[Start of Attachment]
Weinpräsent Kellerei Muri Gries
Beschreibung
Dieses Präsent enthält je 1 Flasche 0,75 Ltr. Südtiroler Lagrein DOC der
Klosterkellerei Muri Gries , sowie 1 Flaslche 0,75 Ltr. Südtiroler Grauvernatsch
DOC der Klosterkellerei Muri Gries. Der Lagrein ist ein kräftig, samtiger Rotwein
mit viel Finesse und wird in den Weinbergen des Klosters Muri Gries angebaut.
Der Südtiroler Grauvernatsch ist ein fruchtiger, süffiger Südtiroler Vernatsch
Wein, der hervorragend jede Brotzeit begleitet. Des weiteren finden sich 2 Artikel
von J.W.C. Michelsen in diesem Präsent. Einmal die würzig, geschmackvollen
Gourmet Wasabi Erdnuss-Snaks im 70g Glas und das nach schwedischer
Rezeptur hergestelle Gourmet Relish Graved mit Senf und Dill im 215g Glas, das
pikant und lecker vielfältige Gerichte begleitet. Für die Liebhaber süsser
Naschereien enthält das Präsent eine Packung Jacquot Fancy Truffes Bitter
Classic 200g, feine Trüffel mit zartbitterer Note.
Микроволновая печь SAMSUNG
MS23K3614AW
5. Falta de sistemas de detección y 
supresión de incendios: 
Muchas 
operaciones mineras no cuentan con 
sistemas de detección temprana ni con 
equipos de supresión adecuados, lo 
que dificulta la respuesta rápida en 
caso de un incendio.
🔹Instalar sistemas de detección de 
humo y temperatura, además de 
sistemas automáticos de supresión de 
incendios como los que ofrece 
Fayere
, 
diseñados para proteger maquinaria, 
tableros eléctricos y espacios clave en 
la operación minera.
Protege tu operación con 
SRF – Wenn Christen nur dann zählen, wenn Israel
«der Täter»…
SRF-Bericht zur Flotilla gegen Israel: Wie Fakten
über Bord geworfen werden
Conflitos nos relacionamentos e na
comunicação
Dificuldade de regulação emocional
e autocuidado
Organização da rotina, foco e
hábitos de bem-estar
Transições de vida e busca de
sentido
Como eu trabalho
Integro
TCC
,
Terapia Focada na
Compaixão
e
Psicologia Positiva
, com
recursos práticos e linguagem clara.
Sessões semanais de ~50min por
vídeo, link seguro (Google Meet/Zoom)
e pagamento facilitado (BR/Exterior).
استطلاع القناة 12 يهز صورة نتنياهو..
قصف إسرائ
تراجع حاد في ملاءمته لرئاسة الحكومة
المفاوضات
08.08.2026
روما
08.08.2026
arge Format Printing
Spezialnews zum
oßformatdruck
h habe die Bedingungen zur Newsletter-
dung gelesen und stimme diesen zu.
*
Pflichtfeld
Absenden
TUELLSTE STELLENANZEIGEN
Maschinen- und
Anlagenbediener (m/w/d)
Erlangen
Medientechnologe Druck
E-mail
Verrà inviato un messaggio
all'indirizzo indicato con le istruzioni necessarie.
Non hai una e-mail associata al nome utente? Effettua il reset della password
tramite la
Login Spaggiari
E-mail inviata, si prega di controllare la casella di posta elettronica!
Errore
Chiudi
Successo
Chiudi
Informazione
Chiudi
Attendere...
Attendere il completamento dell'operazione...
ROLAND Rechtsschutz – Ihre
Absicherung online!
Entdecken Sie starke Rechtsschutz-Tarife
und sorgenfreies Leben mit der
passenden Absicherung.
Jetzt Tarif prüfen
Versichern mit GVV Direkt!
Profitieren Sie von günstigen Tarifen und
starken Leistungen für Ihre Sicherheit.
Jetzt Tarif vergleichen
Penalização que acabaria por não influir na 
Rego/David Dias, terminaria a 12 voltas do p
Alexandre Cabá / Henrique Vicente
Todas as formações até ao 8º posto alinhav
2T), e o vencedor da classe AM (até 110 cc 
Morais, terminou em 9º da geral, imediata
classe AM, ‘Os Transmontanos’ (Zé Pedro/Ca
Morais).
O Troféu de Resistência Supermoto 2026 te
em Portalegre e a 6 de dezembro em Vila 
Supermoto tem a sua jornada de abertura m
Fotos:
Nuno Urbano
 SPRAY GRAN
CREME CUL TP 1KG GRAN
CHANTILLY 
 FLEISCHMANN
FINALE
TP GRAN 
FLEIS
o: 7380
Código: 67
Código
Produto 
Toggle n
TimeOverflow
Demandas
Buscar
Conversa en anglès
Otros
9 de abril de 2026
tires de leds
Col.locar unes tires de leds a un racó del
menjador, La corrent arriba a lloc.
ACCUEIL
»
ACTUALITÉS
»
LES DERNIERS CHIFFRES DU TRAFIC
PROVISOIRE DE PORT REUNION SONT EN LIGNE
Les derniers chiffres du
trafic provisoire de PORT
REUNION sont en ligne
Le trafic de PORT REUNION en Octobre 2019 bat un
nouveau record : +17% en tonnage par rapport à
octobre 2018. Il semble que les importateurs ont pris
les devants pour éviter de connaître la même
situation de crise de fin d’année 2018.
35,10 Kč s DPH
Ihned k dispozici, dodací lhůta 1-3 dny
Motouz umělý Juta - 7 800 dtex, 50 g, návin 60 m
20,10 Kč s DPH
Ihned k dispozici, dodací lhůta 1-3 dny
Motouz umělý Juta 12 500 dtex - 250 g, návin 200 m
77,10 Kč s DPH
[End of Attachment]
## YOUR GOAL:
Swap each "Glas" in the records for "Becher" and write all the records out again with nothing else changed.

## SOLUTION TO THIS EXERCISE:
Weinpräsent Kellerei Muri Gries
Beschreibung
Dieses Präsent enthält je 1 Flasche 0,75 Ltr. Südtiroler Lagrein DOC der
Klosterkellerei Muri Gries , sowie 1 Flaslche 0,75 Ltr. Südtiroler Grauvernatsch
DOC der Klosterkellerei Muri Gries. Der Lagrein ist ein kräftig, samtiger Rotwein
mit viel Finesse und wird in den Weinbergen des Klosters Muri Gries angebaut.
Der Südtiroler Grauvernatsch ist ein fruchtiger, süffiger Südtiroler Vernatsch
Wein, der hervorragend jede Brotzeit begleitet. Des weiteren finden sich 2 Artikel
von J.W.C. Michelsen in diesem Präsent. Einmal die würzig, geschmackvollen
Gourmet Wasabi Erdnuss-Snaks im 70g Becher und das nach schwedischer
Rezeptur hergestelle Gourmet Relish Graved mit Senf und Dill im 215g Becher, das
pikant und lecker vielfältige Gerichte begleitet. Für die Liebhaber süsser
Naschereien enthält das Präsent eine Packung Jacquot Fancy Truffes Bitter
Classic 200g, feine Trüffel mit zartbitterer Note.
Микроволновая печь SAMSUNG
MS23K3614AW
5. Falta de sistemas de detección y 
supresión de incendios: 
Muchas 
operaciones mineras no cuentan con 
sistemas de detección temprana ni con 
equipos de supresión adecuados, lo 
que dificulta la respuesta rápida en 
caso de un incendio.
🔹Instalar sistemas de detección de 
humo y temperatura, además de 
sistemas automáticos de supresión de 
incendios como los que ofrece 
Fayere
, 
diseñados para proteger maquinaria, 
tableros eléctricos y espacios clave en 
la operación minera.
Protege tu operación con 
SRF – Wenn Christen nur dann zählen, wenn Israel
«der Täter»…
SRF-Bericht zur Flotilla gegen Israel: Wie Fakten
über Bord geworfen werden
Conflitos nos relacionamentos e na
comunicação
Dificuldade de regulação emocional
e autocuidado
Organização da rotina, foco e
hábitos de bem-estar
Transições de vida e busca de
sentido
Como eu trabalho
Integro
TCC
,
Terapia Focada na
Compaixão
e
Psicologia Positiva
, com
recursos práticos e linguagem clara.
Sessões semanais de ~50min por
vídeo, link seguro (Google Meet/Zoom)
e pagamento facilitado (BR/Exterior).
استطلاع القناة 12 يهز صورة نتنياهو..
قصف إسرائ
تراجع حاد في ملاءمته لرئاسة الحكومة
المفاوضات
08.08.2026
روما
08.08.2026
arge Format Printing
Spezialnews zum
oßformatdruck
h habe die Bedingungen zur Newsletter-
dung gelesen und stimme diesen zu.
*
Pflichtfeld
Absenden
TUELLSTE STELLENANZEIGEN
Maschinen- und
Anlagenbediener (m/w/d)
Erlangen
Medientechnologe Druck
E-mail
Verrà inviato un messaggio
all'indirizzo indicato con le istruzioni necessarie.
Non hai una e-mail associata al nome utente? Effettua il reset della password
tramite la
Login Spaggiari
E-mail inviata, si prega di controllare la casella di posta elettronica!
Errore
Chiudi
Successo
Chiudi
Informazione
Chiudi
Attendere...
Attendere il completamento dell'operazione...
ROLAND Rechtsschutz – Ihre
Absicherung online!
Entdecken Sie starke Rechtsschutz-Tarife
und sorgenfreies Leben mit der
passenden Absicherung.
Jetzt Tarif prüfen
Versichern mit GVV Direkt!
Profitieren Sie von günstigen Tarifen und
starken Leistungen für Ihre Sicherheit.
Jetzt Tarif vergleichen
Penalização que acabaria por não influir na 
Rego/David Dias, terminaria a 12 voltas do p
Alexandre Cabá / Henrique Vicente
Todas as formações até ao 8º posto alinhav
2T), e o vencedor da classe AM (até 110 cc 
Morais, terminou em 9º da geral, imediata
classe AM, ‘Os Transmontanos’ (Zé Pedro/Ca
Morais).
O Troféu de Resistência Supermoto 2026 te
em Portalegre e a 6 de dezembro em Vila 
Supermoto tem a sua jornada de abertura m
Fotos:
Nuno Urbano
 SPRAY GRAN
CREME CUL TP 1KG GRAN
CHANTILLY 
 FLEISCHMANN
FINALE
TP GRAN 
FLEIS
o: 7380
Código: 67
Código
Produto 
Toggle n
TimeOverflow
Demandas
Buscar
Conversa en anglès
Otros
9 de abril de 2026
tires de leds
Col.locar unes tires de leds a un racó del
menjador, La corrent arriba a lloc.
ACCUEIL
»
ACTUALITÉS
»
LES DERNIERS CHIFFRES DU TRAFIC
PROVISOIRE DE PORT REUNION SONT EN LIGNE
Les derniers chiffres du
trafic provisoire de PORT
REUNION sont en ligne
Le trafic de PORT REUNION en Octobre 2019 bat un
nouveau record : +17% en tonnage par rapport à
octobre 2018. Il semble que les importateurs ont pris
les devants pour éviter de connaître la même
situation de crise de fin d’année 2018.
35,10 Kč s DPH
Ihned k dispozici, dodací lhůta 1-3 dny
Motouz umělý Juta - 7 800 dtex, 50 g, návin 60 m
20,10 Kč s DPH
Ihned k dispozici, dodací lhůta 1-3 dny
Motouz umělý Juta 12 500 dtex - 250 g, návin 200 m
77,10 Kč s DPH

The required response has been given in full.